The doctor hit the switch to turn off the speaker. “Let me get this right: there was a single spaceship discovered in the Helioput region, drifting by itself, out of fuel. When they brought the human aboard a freighter, all she could say was…”
“I must save my planet...” the two said in unison.
“The original human must have been in a state of shock, and that extreme desperation spills over every time we clone her. It’s like the directive to save her species was programmed into her cells, and that mandate overrides every attempt of ours to reproduce her species. I wonder how long she was alone in that spaceship.”
“But she wasn’t alone, doctor,” interjected the assistant, his purple face brightening a bit.
“Really? Was there another human with her? Why wasn’t I told?” The doctor checked the e-pad in front of him.
“No, no. There was a small, fierce creature on the ship with her. It attacked the crewmen as they entered the bridge.”
“Is it still alive?”
“Yes, it’s being held in another room,” answered the assistant, instinctually pointing towards its holding pen.
“Keep it behind a force field, but show it to the human. Maybe there was a reason they were travelling together.”
“But it’s dangerous! That thing tried to tear our men apart.”
“Indulge me,” ordered the scientist.
Ten minutes later the girl was surprised by a light that came on, showing a small creature in an adjoining room. As soon as the creature saw the human, it jumped up and down with excitement. A nod from the doctor and the force field was let down, allowing it into the lab room. It jumped into her arms, both of them obviously loving the moment.
“We’ve done it!” said the doctor. “We’ve broken the repetition! Turn on that noise we found playing aboard her spaceship.”

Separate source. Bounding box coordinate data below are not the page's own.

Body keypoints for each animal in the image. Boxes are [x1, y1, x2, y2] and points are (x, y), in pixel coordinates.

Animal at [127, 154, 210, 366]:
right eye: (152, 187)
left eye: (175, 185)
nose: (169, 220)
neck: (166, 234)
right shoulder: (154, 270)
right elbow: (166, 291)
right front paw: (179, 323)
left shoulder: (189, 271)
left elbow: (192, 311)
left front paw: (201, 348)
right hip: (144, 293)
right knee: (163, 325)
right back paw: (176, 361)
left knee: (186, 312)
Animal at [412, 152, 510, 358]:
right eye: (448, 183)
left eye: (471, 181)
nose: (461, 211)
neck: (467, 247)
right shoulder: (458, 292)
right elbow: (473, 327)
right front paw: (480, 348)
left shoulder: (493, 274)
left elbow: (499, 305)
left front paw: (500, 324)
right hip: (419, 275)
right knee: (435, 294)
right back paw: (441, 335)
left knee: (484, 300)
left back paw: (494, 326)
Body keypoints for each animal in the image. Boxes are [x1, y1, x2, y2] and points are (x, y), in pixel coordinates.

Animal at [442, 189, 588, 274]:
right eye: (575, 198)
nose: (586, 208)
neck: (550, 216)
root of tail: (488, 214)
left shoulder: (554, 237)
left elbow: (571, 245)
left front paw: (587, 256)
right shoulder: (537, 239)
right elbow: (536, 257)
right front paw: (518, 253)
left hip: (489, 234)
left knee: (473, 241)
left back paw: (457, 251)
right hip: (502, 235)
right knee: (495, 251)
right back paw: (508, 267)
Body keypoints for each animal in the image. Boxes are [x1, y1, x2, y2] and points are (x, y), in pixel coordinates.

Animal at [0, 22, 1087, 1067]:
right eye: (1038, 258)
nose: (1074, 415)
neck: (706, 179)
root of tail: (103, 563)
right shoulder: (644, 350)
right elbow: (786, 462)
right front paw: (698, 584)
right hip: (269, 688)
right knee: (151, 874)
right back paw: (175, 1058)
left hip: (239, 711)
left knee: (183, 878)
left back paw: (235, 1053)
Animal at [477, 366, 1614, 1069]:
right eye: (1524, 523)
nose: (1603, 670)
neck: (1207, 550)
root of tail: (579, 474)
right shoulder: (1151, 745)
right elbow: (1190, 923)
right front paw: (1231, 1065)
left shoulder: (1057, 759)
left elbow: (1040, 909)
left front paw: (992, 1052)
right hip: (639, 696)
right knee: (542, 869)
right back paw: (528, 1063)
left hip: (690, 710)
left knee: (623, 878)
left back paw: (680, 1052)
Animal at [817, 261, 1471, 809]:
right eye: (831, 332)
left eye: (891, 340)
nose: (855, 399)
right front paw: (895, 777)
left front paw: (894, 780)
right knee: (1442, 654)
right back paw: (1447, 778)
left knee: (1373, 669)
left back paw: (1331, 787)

The girl started humming along with the music as someone sang, “something shimmering and white. That leads you here, despite your destination.” The girl’s lips thinned, producing a form of grimace on her facial features.
“What is the human doing with her mouth?” asked the doctor.
“The spaceship records call it a ‘smile’.”
“Under the Milky Way tonight,” played the song on the console.
“Where am I?” whispered the girl, looking around her.
“You’re safe aboard a starship bound for Droagor.”
The human calmed. “May I have a glass of water?” she asked.
“Yes, of course!” instructed the doctor, ecstatic, nodding for a glass of water to be sent into the room.
“My planet,” she said, calmly as if remembering. “I must save my species and this snuggly thing.”
“You just did!” replied the chief physician. “Of course it took the help of that small creature, that…that…“
“That dog…according to the reports,” added the lab assistant.
The doctor turned towards his helper joyfully and they hugged each other with a few of their tentacles. “Now we can clone the humans and clone the small creatures as well. We can bring humanity back from the brink of extinction. Truly, that thing she calls a dog has turned out to be mankind’s best friend, indeed.”
I wrote this for a contest, but also because I love my dog, Miss Dukes. She's a border collie and very smart.